#### TASK GOAL:
Below are some records. Return exactly the lines from the one with "A threshold per" to the one with "state of confidence.", and nothing else.

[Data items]
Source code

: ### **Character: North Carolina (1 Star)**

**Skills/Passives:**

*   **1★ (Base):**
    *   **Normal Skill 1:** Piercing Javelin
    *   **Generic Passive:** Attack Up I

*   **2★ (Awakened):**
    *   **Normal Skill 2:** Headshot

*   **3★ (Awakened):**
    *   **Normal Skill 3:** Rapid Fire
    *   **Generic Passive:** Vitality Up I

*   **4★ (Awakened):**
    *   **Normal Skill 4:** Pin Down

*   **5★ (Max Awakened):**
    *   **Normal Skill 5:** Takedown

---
--
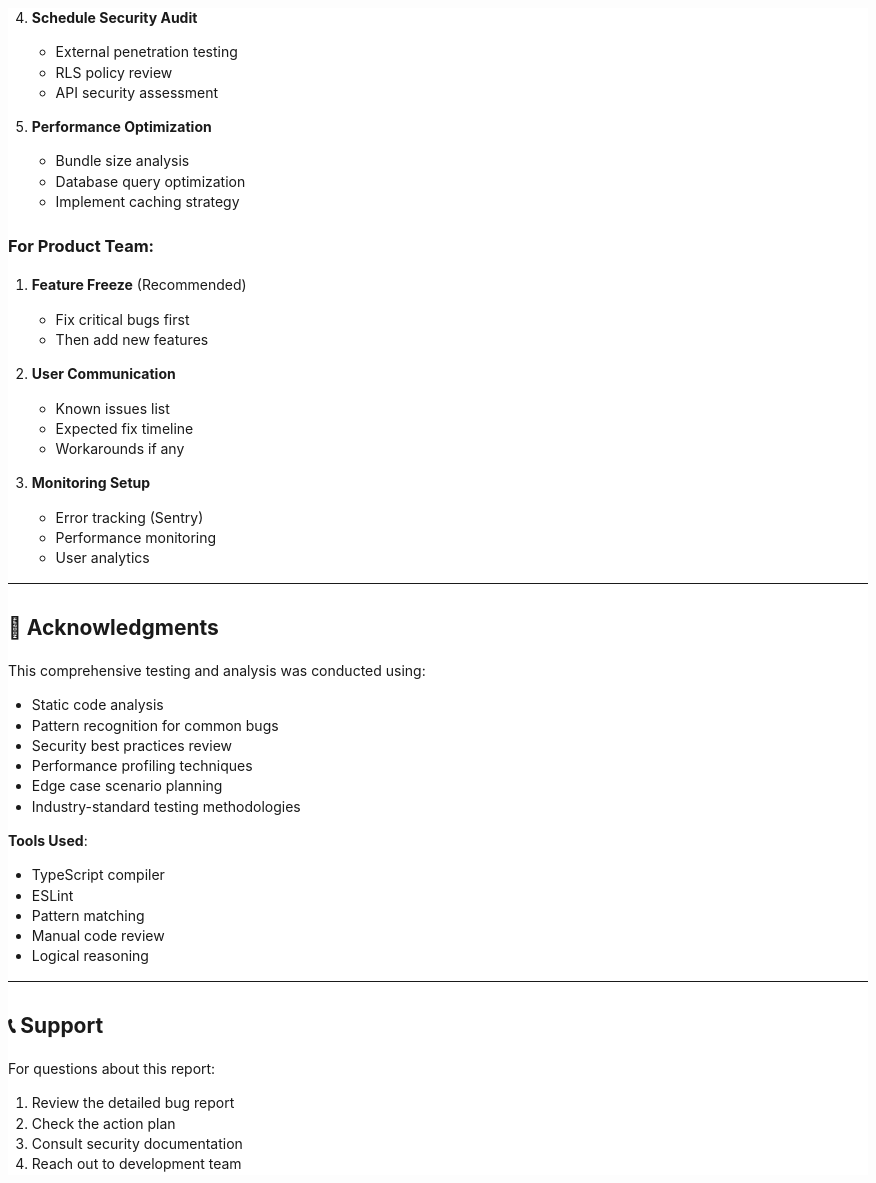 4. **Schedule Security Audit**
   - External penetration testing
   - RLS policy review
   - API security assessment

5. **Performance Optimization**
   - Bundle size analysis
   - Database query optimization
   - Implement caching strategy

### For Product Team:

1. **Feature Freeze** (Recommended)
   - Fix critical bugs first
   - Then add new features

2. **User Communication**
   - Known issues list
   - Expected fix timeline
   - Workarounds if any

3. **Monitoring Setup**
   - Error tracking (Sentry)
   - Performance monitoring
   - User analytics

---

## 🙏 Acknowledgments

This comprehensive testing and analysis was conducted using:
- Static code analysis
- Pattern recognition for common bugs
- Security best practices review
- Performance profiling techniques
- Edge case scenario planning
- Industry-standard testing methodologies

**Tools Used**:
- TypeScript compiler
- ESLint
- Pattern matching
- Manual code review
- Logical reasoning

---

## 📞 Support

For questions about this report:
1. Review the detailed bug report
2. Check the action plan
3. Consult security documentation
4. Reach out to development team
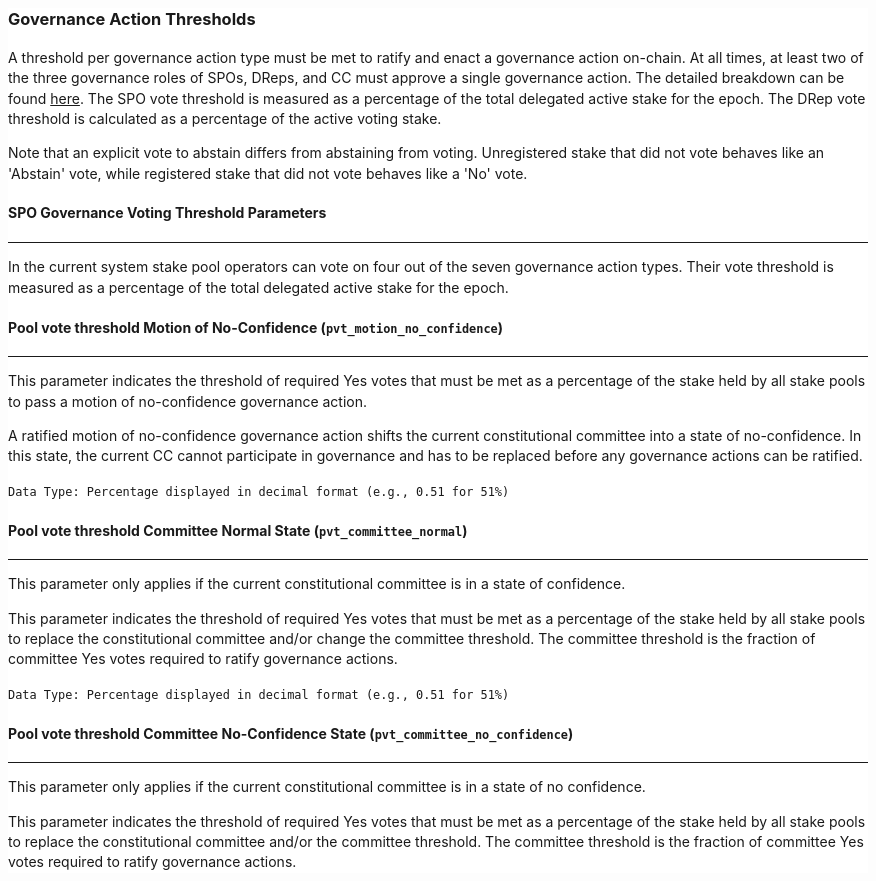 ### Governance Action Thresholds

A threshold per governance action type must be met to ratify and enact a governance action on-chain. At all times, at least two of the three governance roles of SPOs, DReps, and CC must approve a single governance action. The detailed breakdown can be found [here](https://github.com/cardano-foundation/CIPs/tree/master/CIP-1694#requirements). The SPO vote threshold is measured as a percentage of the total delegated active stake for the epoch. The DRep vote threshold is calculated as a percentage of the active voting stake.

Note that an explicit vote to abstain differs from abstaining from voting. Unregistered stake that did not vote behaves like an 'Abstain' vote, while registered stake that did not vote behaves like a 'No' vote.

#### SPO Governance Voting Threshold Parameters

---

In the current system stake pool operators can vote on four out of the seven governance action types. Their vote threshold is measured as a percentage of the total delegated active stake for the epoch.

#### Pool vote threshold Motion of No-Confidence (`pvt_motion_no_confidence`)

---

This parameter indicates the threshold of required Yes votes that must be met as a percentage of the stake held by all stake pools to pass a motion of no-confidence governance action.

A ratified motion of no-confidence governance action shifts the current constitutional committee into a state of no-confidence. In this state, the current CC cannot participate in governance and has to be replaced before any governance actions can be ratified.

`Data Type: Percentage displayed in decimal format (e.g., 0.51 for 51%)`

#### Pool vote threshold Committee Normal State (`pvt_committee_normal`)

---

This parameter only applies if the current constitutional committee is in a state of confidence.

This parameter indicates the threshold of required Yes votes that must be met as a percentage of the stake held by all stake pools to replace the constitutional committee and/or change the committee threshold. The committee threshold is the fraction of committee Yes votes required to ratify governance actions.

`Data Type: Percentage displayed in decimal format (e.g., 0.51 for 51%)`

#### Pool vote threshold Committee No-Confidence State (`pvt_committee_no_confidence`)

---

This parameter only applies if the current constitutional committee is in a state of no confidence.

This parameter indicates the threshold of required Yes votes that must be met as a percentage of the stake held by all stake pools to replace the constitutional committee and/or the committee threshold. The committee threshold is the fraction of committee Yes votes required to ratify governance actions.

#### EXPECTED ANSWER:
A threshold per governance action type must be met to ratify and enact a governance action on-chain. At all times, at least two of the three governance roles of SPOs, DReps, and CC must approve a single governance action. The detailed breakdown can be found [here](https://github.com/cardano-foundation/CIPs/tree/master/CIP-1694#requirements). The SPO vote threshold is measured as a percentage of the total delegated active stake for the epoch. The DRep vote threshold is calculated as a percentage of the active voting stake.

Note that an explicit vote to abstain differs from abstaining from voting. Unregistered stake that did not vote behaves like an 'Abstain' vote, while registered stake that did not vote behaves like a 'No' vote.

#### SPO Governance Voting Threshold Parameters

---

In the current system stake pool operators can vote on four out of the seven governance action types. Their vote threshold is measured as a percentage of the total delegated active stake for the epoch.

#### Pool vote threshold Motion of No-Confidence (`pvt_motion_no_confidence`)

---

This parameter indicates the threshold of required Yes votes that must be met as a percentage of the stake held by all stake pools to pass a motion of no-confidence governance action.

A ratified motion of no-confidence governance action shifts the current constitutional committee into a state of no-confidence. In this state, the current CC cannot participate in governance and has to be replaced before any governance actions can be ratified.

`Data Type: Percentage displayed in decimal format (e.g., 0.51 for 51%)`

#### Pool vote threshold Committee Normal State (`pvt_committee_normal`)

---

This parameter only applies if the current constitutional committee is in a state of confidence.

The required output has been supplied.